| Records for processing |
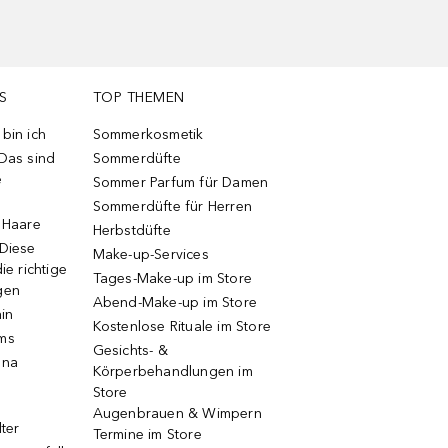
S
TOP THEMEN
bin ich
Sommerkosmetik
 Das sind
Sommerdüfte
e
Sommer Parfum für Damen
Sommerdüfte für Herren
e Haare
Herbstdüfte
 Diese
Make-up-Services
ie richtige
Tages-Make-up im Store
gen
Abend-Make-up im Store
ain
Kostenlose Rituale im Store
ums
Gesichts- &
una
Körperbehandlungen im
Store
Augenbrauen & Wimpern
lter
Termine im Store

--

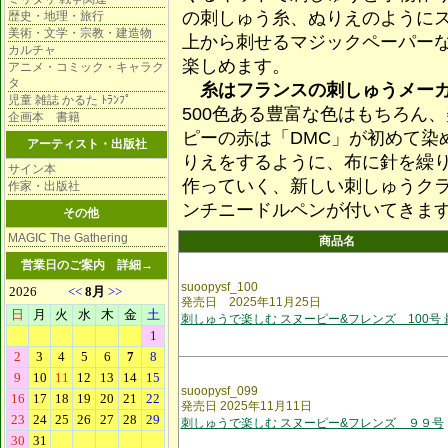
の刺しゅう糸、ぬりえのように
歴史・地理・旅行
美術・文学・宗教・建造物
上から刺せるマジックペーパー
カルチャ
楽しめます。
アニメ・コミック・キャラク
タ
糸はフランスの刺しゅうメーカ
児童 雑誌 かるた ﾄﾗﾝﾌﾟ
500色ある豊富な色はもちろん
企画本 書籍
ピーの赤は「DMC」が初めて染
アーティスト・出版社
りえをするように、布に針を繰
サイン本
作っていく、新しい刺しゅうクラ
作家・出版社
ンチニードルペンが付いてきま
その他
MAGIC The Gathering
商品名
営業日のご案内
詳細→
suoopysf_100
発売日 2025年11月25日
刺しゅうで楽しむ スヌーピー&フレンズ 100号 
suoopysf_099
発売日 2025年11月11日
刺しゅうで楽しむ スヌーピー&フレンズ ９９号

==

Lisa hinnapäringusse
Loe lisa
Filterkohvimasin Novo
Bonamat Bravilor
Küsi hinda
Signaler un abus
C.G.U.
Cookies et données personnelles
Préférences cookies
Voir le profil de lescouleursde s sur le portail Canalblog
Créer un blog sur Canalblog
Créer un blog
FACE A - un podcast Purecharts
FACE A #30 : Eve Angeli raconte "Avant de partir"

| Brief |
Starting with the line with "の刺しゅう糸、ぬりえのように" and going on through the line with "刺しゅうで楽しむ スヌーピー&フレンズ ９９号", write out the material again, replacing "発売日" with "販売開始日" and changing nothing else.

| Exercise output |
の刺しゅう糸、ぬりえのように
歴史・地理・旅行
美術・文学・宗教・建造物
上から刺せるマジックペーパー
カルチャ
楽しめます。
アニメ・コミック・キャラク
タ
糸はフランスの刺しゅうメーカ
児童 雑誌 かるた ﾄﾗﾝﾌﾟ
500色ある豊富な色はもちろん
企画本 書籍
ピーの赤は「DMC」が初めて染
アーティスト・出版社
りえをするように、布に針を繰
サイン本
作っていく、新しい刺しゅうクラ
作家・出版社
ンチニードルペンが付いてきま
その他
MAGIC The Gathering
商品名
営業日のご案内
詳細→
suoopysf_100
販売開始日 2025年11月25日
刺しゅうで楽しむ スヌーピー&フレンズ 100号 
suoopysf_099
販売開始日 2025年11月11日
刺しゅうで楽しむ スヌーピー&フレンズ ９９号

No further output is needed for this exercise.